• _OBJECTIVES_
**a.** In the Kubernetes configuration excerpt, what type is given to the Secret named db-credentials?
**b.** Decide whether each statement agrees with the Kubernetes configuration excerpt: (i) the ConfigMap sets the log level to DEBUG; (ii) the Secret is named db-credentials; (iii) the driver memory for Spark is set to 4g.
**c.** Resume the Kubernetes configuration excerpt from the point where it stops.

━━━━━ TEXT SEGMENT ━━━━━

ConfigMaps and Secrets: Configuration Management

# configmap.yaml
apiVersion: v1
kind: ConfigMap
metadata:
  name: etl-config
data:
  database_host: "postgres.database.svc.cluster.local"
  database_port: "5432"
  log_level: "INFO"
  batch_size: "1000"
  # File configuration
  spark.conf: |
    spark.executor.memory=4g
    spark.driver.memory=2g
    spark.sql.shuffle.partitions=200

---
# secret.yaml
apiVersion: v1
kind: Secret
metadata:
  name: db-credentials
type: Opaque
stringData:
  username: admin
  password: SuperSecretPassword123!
  url: "postgresql://admin:SuperSecretPassword123!@postgres:5432/analytics"

━━━━━ LISTING ━━━━━

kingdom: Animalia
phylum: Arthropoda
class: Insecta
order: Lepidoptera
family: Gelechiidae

━━━━━
━━━━━ LISTING ━━━━━

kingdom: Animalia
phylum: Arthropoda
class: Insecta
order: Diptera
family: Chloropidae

━━━━━
━━━━━ LISTING ━━━━━

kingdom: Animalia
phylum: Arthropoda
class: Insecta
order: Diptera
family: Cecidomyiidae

━━━━━

• _ANSWERS FOR THE EXERCISE_
**a.** Opaque

**b.**
(i) No: "log_level: "INFO""
(ii) Yes: "name: db-credentials"
(iii) No: "spark.driver.memory=2g"

**c.**
# Using in pod
env:
- name: DB_HOST
  valueFrom:
    configMapKeyRef:
      name: etl-config
      key: database_host
- name: DB_PASSWORD
  valueFrom:
    secretKeyRef:
      name: db-credentials
      key: password

Running Data Workloads on Kubernetes

Batch Processing with Jobs

# job.yaml
apiVersion: batch/v1
kind: Job
metadata:
  name: daily-etl
spec:
  completions: 1
  parallelism: 1
  backoffLimit: 3
  activeDeadlineSeconds: 3600  # 1 hour timeout
  template:
    spec:
      restartPolicy: Never
      containers:
      - name: etl
        image: myregistry/etl-job:1.0.0
        env:
        - name: EXECUTION_DATE
          value: "2026-03-04"
        resources:
          requests:
            memory: "4Gi"
            cpu: "2000m"
          limits:
            memory: "8Gi"
            cpu: "4000m"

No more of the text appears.